It takes a little experience to cook octopus or at least know a few simple rules. The higher the octopus, is hardened. If you buy fresh octopus, freeze it before cooking so will be much more tender. It is also important not to temper the octopus with salt before the end of cooking, but hardens. And if you want to save time, use a pressure cooker to bake it. It is also good if cooked steam.
This dish of octopus simple, stylish traditional Azores, was much appreciated by those who tasted. Hope you like it too.
Ingredients for 4 people
1.5 kg of octopus clean, thawed
1 kg potatoes, peeled and diced
1 bay leaf
2 onions, cut into thin half-moons
3 cloves garlic, finely chopped
100 ml olive oil
sea salt & black pepper at the moment
chopped fresh coriander – or salsa
Put the octopus in a pan along with the bay leaf. Cover with water and bring to boil. Download the fire and boil for at least 1 hour. Check if the octopus is tender. If this is not the case, longer cooking. Season with salt only at the end of cooking. Drain, reserving a little of the cooking water.
Bring the potatoes to cook in water seasoned with salt for 20-25 minutes – or even if they have cooked, but still firm. Drain and reserve.

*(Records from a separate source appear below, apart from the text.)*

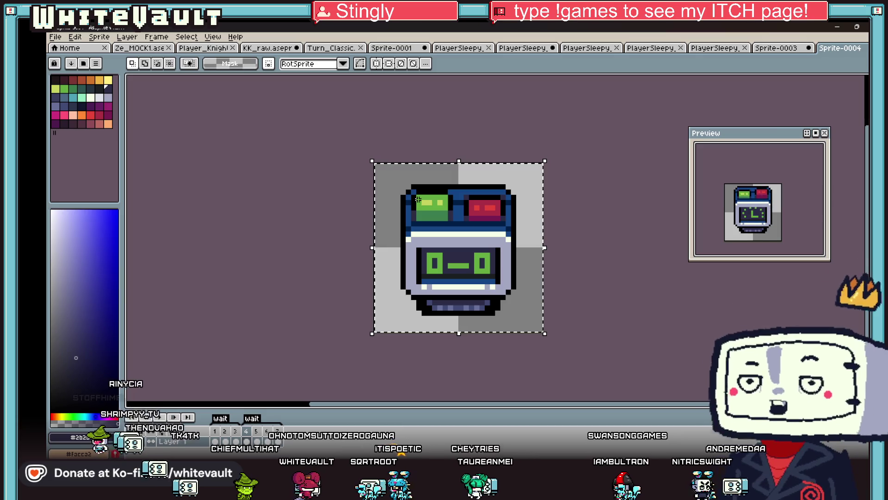
key("Right")
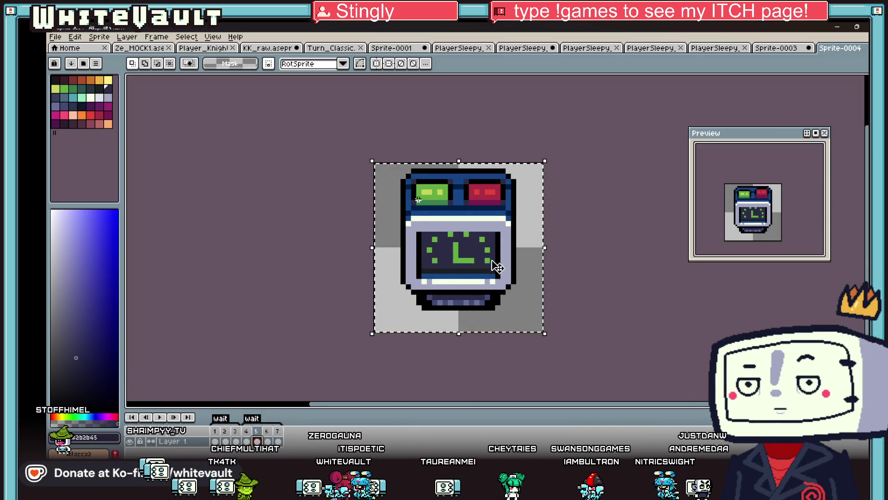
scroll(481, 266, "up", 2)
key("i")
left_click(475, 219)
key("b")
left_click(462, 222)
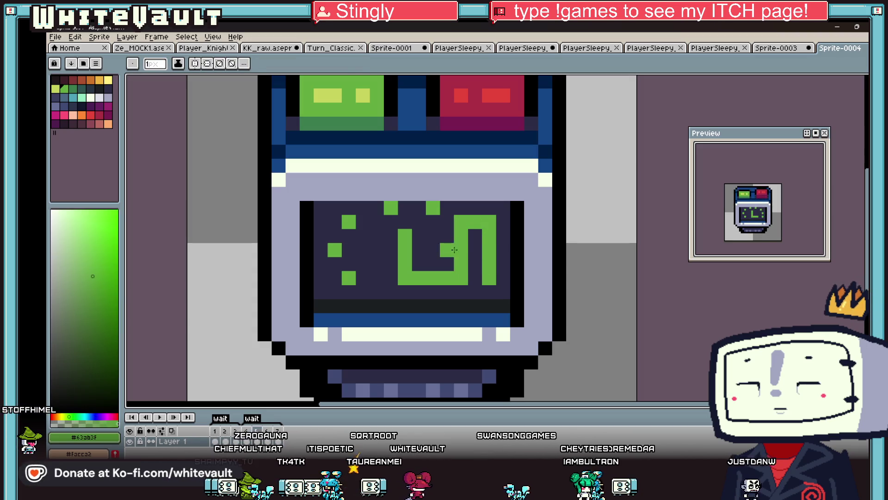
left_click_drag(335, 222, 336, 273)
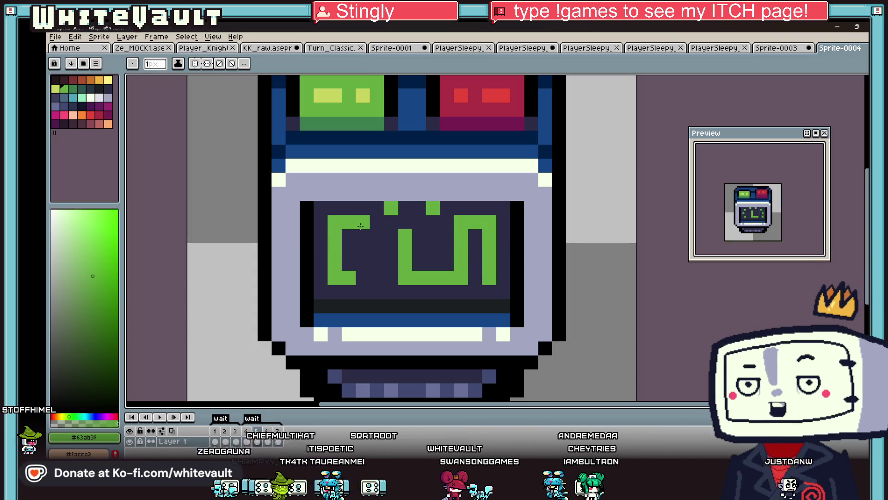
left_click_drag(360, 226, 363, 278)
Step: Clear stray green pixels with dark #2b2b45 and extend the middle green stroke
left_click(394, 231, "alt")
left_click(396, 209)
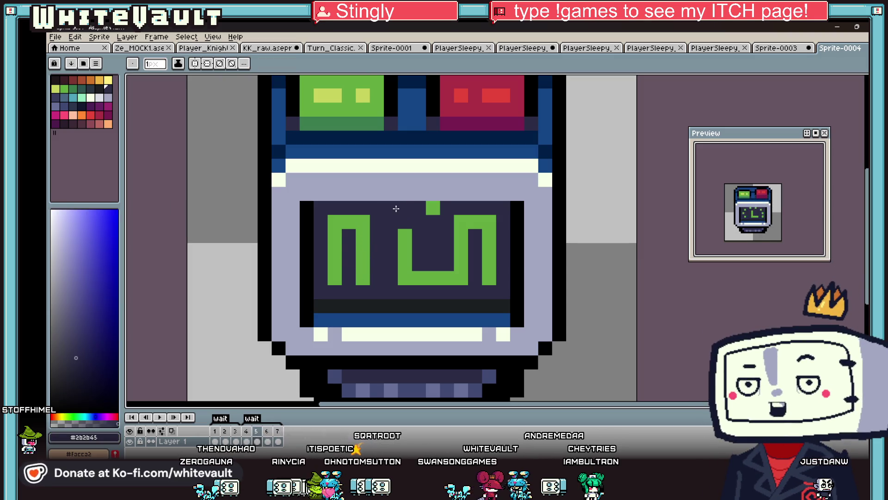
left_click(433, 207)
left_click(405, 245, "alt")
left_click_drag(391, 236, 391, 264)
left_click(421, 263, "alt")
left_click(408, 262)
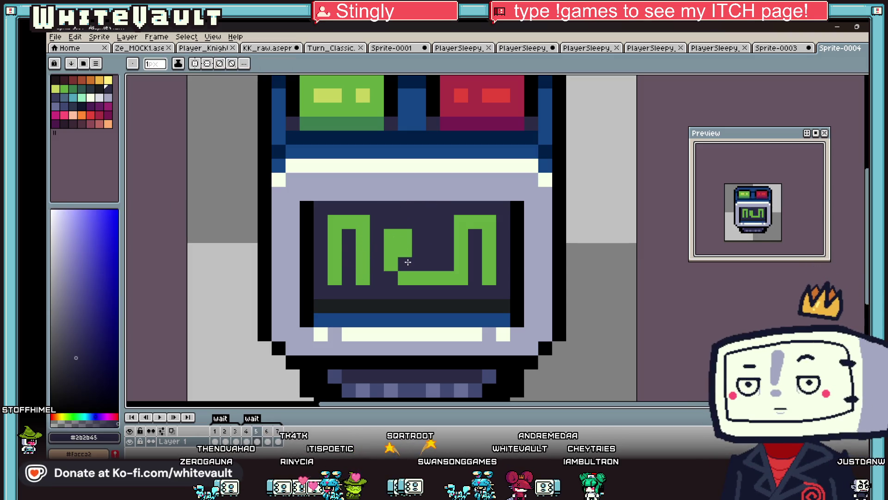
Step: Finish the middle letter in green #63ab3f to complete 'non' on the screen
left_click(432, 277, "alt")
left_click(435, 264)
left_click(435, 236)
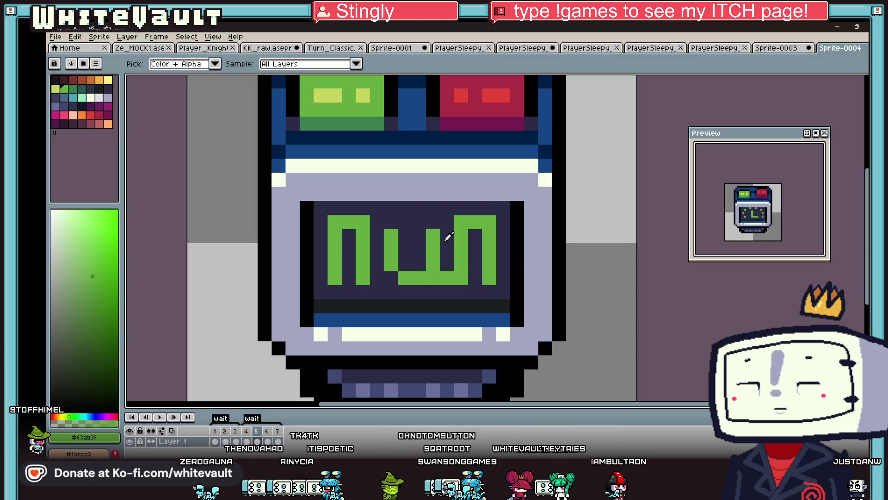
left_click(444, 234, "alt")
left_click(442, 279)
left_click(434, 236, "alt")
left_click_drag(405, 222, 418, 222)
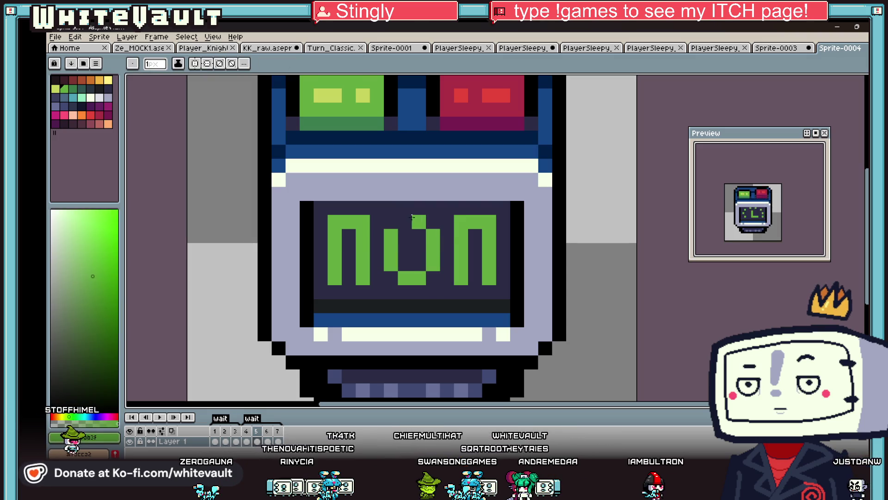
scroll(416, 249, "down", 4)
left_click(266, 431)
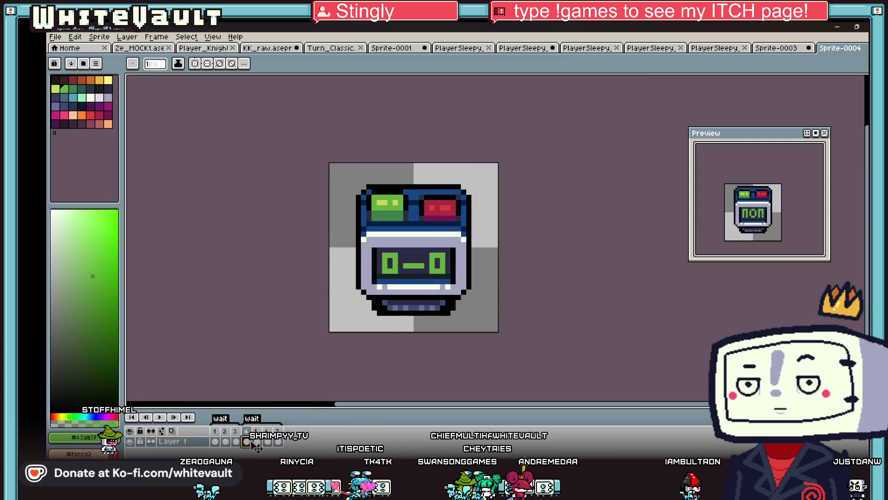
Step: Compare the 'non' face frame with the neighbouring O-O face frames
left_click(256, 431)
left_click(277, 431)
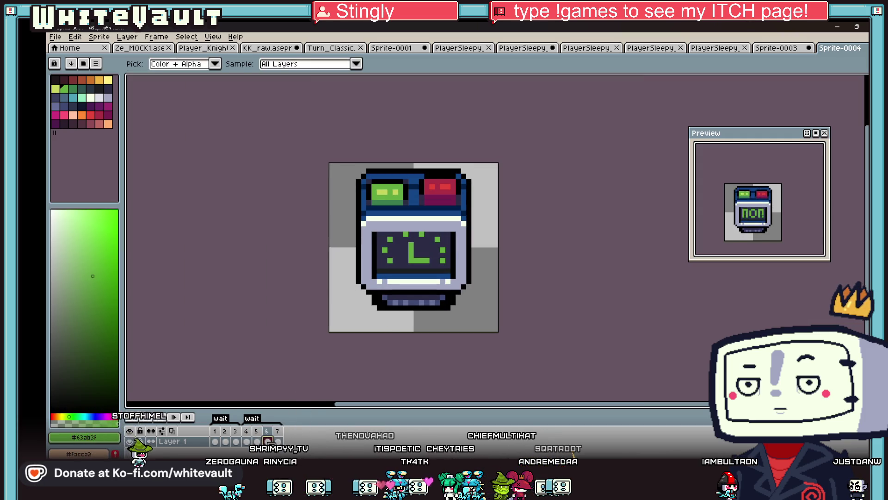
left_click(266, 430)
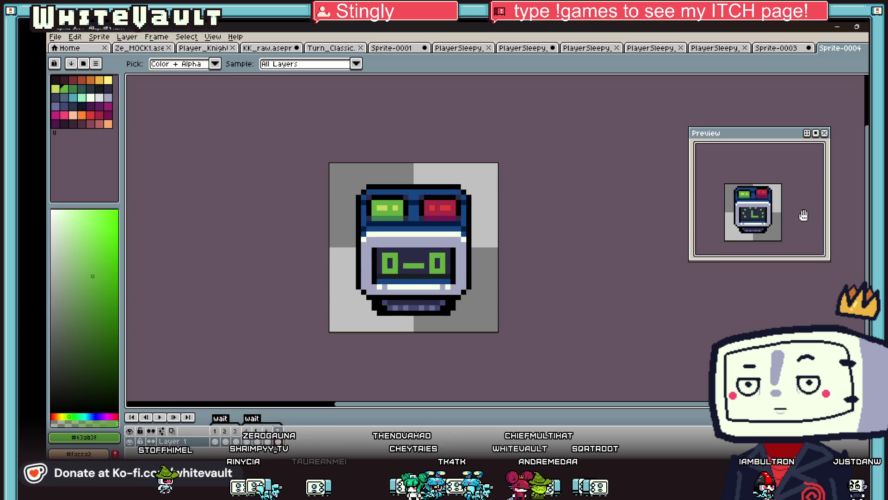
left_click(256, 431)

Octopus cut into pieces and transfer to a baking sheet, along with potato cubes. Reserve.
Preheat oven to 180 º C.
Sauté the onion crescents and minced garlic in olive oil over medium heat for 5-6 minutes, stirring not to burn.
Sprinkle the pieces of octopus and potatoes with the the preparation of olive oil, onions and garlic. Add a little of the reserved cooking water. Season with salt and pepper. Wrap gently.
Bake – 180 ° C – until the potatoes are lightly browned. Remove from oven and sprinkle with chopped coriander – or salsa. Serve and then following with fresh bread.